Les agences, juge et partie- comme Google

L'autre problème concerne Google, qui vend de la publicité, mais propose aussi la suite technologique pour assurer le suivi des campagnes. Et aujourd'hui, le leader du marché du suivi de campagne, c'est Campaign manager 360, de Google. La nouveauté, et c'est  à mettre au crédit de Google, c'est que, depuis trois ou quatre ans, Google vend ses outils d'ad tech aux annonceurs. Historiquement, ces outils n'étaient vendus qu'aux agences. Et ces dernières, en vendant les outils de Google, prélèvent une marge importante (certains parlent de 3 % du prix d'achat, pour 1 % prélevé par Google, NDLR). Des acteurs comme Sizmek ou Amazon ne passent que par les agences média, eux.
Sur l'"auto préférence", générée par les outils tech : le stack Google Management platform : le stack de Google permet un meilleur tracking sur l'inventaire de Google, et on n'aura pas Facebook. De la même manière, Youtube ne peut pas être tracé sur les outils externes. C'est le principe des walled garden."

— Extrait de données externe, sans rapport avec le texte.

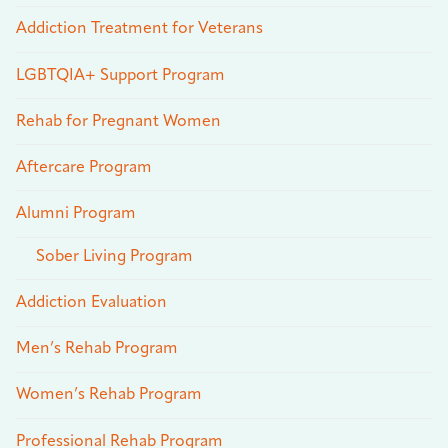
Addiction Treatment for Veterans
LGBTQIA+ Support Program
Rehab for Pregnant Women
Aftercare Program
Alumni Program
Sober Living Program
Addiction Evaluation
Men’s Rehab Program
Women’s Rehab Program
Professional Rehab Program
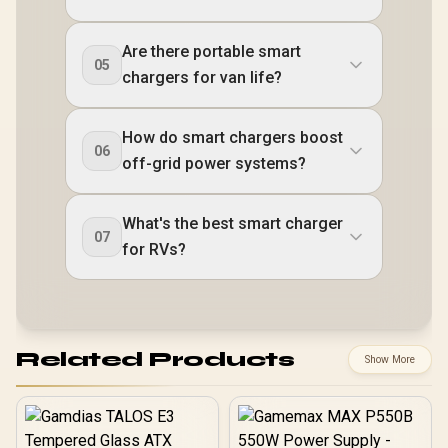
Are there portable smart
05
chargers for van life?
How do smart chargers boost
06
off-grid power systems?
What's the best smart charger
07
for RVs?
Related Products
Show More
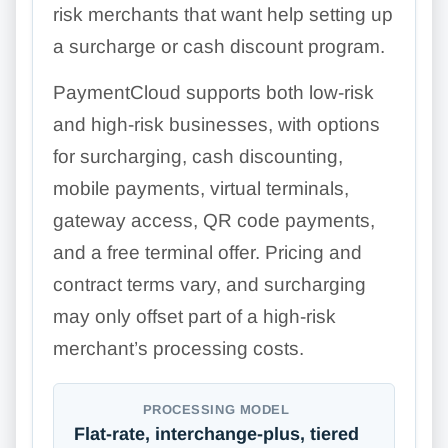
risk merchants that want help setting up
a surcharge or cash discount program.
PaymentCloud supports both low-risk
and high-risk businesses, with options
for surcharging, cash discounting,
mobile payments, virtual terminals,
gateway access, QR code payments,
and a free terminal offer. Pricing and
contract terms vary, and surcharging
may only offset part of a high-risk
merchant’s processing costs.
PROCESSING MODEL
Flat-rate, interchange-plus, tiered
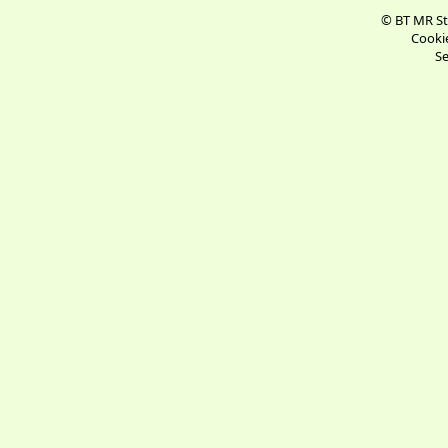
© BT MR St
Cookie
Se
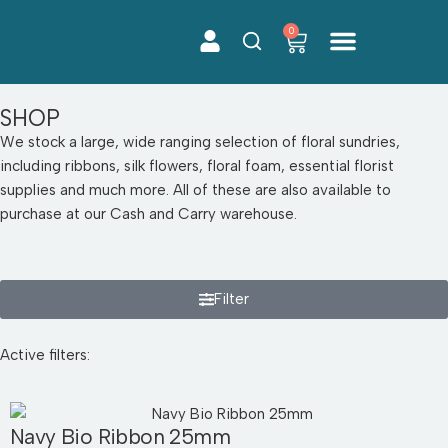
0
Skip
to
content
SHOP
We stock a large, wide ranging selection of floral sundries,
including ribbons, silk flowers, floral foam, essential florist
supplies and much more. All of these are also available to
purchase at our Cash and Carry warehouse.
Filter
Active filters:
Navy Bio Ribbon 25mm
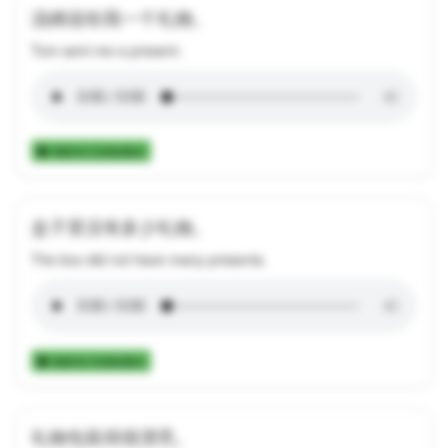
汤姆送给我一个礼物。
Tom sent me a present.
Add to Collection
盒子里没有多少礼物。
The box did not have many presents.
Add to Collection
礼物包装得很漂亮。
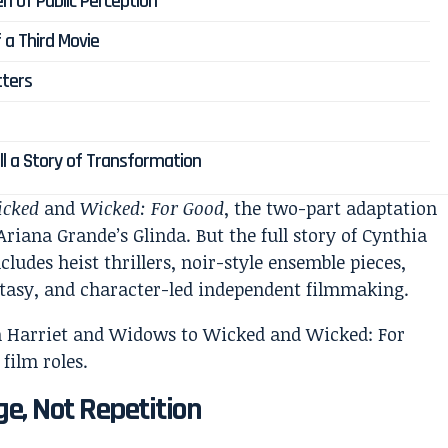
n of Public Perception
 a Third Movie
tters
ell a Story of Transformation
cked
and
Wicked: For Good
, the two-part adaptation
riana Grande’s Glinda. But the full story of Cynthia
cludes heist thrillers, noir-style ensemble pieces,
antasy, and character-led independent filmmaking.
ge, Not Repetition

Minted pointe le vrai sujet : le manque de transparence. Un manque de transparence qui pourrait également porter préjudice aux annonceurs équipés du “tout Google”, contraints de faire confiance à un partenaire qui accède à toutes leurs données, qu’elles soient issues de leur site Web (via Analytics), de leur CRM (via Ads Data Hub) ou de leurs campagnes publicitaires (via Campaign Manager et DV360).

Pour cette  solution technologique concurrente de Google sur un segment de marché: "La répartition des billing par console d'achat devrait être une donnée publique, exigée par les annonceurs de leurs agences média. Depuis sept ans, les plateformes ont resserré leur emprise technologique sur les agences média. Un acteur comme Teads a équipé les agences média de console, mais les agences utilisent moins les outils externes aux plateformes. En moyenne, une agence dispose de 7 à 9 DSP. Il y a quatre ans, il y en avait 14 ou 15. Il faudrait que les agences média soient transparentes sur le sujet. Converge publie la part du revenu digital dans les agences. Mais il faut passer un cran au dessus, pour établir combien passe par DV. Pour un acteur comme Jellyfish, c'est plus de 90 %. Alors que quand il s'appelait Tradelab, il opérait via Xandr.  Et Orange un acteur public, passe par cette agence pour le programmatique !"

Enfin, "l'arrivée de Google sur le marché du cloud  avec GCP permet d'ajouter une couche de proximité entre agences supports et Google, dans des deals globaux.  Et oui, on na pas le même plan média quand on passe par DV360 ou par the trade desk. Chacun se créé des silos".
Enfin, l'enfer est pavé de bonnes intentions. Les négociations des plateformes sur les droits voisins (pour rémunérer le travail d'info des média) a opéré un nouveau glissement de terrain : quand les médias négocient avec Google ces droits, Google leur impose de nouvelles conditions ! "Et c'est incroyable de voir comme la presse a été immolle et n'a saisi personne sur le problème de Google analytics. Le marché n'a pas voulu voir cela comme une occasion de gagner un peu dans la souveraineté de la mesure...Et a attendu sagement le  nouvelle version GDPR compatible."